Those nasty bits in the health reforms where snazzy well-loved hospital buildings were going to get “designated” as essential while boring outpatient and orthopaedic departments were cast aside as ultimately dispensable have gone, right?

Well, maybe. The government has said it remains committed to replacing the system of bungs – sorry “local support” – that have been used to prop up struggling hospitals. That keeps open the possibility the risk pool – whose provisions still sit in the Health Bill – could be amended to create a giant slush fund, to, er, bail out struggling hospitals; only in an open and transparent way.

But how much will each organisation have to pay into that fund? Topslicing everyone a pro-rata amount seems unfair.

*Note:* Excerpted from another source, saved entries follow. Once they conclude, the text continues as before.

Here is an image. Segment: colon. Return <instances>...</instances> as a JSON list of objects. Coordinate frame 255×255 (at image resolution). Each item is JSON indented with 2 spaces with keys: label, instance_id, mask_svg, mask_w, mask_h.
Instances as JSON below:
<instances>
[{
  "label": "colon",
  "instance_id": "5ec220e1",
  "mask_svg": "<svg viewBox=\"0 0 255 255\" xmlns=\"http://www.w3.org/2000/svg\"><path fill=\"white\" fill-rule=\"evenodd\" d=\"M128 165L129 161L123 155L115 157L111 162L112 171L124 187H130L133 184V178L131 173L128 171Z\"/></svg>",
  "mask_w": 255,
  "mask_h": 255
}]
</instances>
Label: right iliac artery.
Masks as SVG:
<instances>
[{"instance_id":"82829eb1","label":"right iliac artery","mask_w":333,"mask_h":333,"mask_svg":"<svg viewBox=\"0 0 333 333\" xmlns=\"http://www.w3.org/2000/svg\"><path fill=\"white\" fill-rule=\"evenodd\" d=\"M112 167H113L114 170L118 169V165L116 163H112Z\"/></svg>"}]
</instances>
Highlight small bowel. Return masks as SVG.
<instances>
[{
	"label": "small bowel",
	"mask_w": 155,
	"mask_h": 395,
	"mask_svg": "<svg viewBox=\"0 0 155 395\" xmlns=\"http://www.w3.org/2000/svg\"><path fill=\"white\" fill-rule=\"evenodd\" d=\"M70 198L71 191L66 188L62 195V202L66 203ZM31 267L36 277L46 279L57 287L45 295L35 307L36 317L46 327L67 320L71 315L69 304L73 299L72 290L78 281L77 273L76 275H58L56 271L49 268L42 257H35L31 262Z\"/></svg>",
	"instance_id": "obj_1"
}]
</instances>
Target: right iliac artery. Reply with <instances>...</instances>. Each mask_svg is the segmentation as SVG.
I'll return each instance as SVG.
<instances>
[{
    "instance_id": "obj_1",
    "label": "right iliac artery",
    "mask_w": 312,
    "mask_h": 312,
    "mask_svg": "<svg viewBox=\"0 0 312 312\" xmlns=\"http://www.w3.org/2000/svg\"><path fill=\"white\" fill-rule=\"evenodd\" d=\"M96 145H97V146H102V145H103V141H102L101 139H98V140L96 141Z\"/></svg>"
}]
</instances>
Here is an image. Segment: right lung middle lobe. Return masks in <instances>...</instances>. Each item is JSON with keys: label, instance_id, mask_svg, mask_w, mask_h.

The government’s thinking on care home regulation in light of Southern Cross perhaps gives a clue as to how it might proceed. There, the front-running proposal is to ask care home operators to either take out an insurance bond or offer up a share of their business, as security against it going under.

The emphasis is on ensuring there are sufficient resources to provide continuity of care for residents if an operator collapses.

That implies the size of the security required will not just be based on a company’s credit worthiness, but also on the number and, well, case mix, of the residents whose care needs to be protected.

If the market in a given area is such that the residents at one very standard care home could be quickly moved into a similarly standard and neighbouring home, the operators would – perhaps rightly – complain if the security demanded to safeguard continuity of care was anything other than minimal. Cruelly put: the world would not stop turning if one or the other home collapsed.

The same might not be said of a home in an under-served area, catering for residents with particularly complicated or specialised needs. So the security in that case – be it a bond or a premium into a risk pool, and which either way gets paid by the commissioners – would need to be higher.

I’d call that latter facility an “essential service”. The challenge for our beleaguered civil servants, it seems, is to avoid doing so.

Sally Gainsbury is a news reporter for the Financial Times.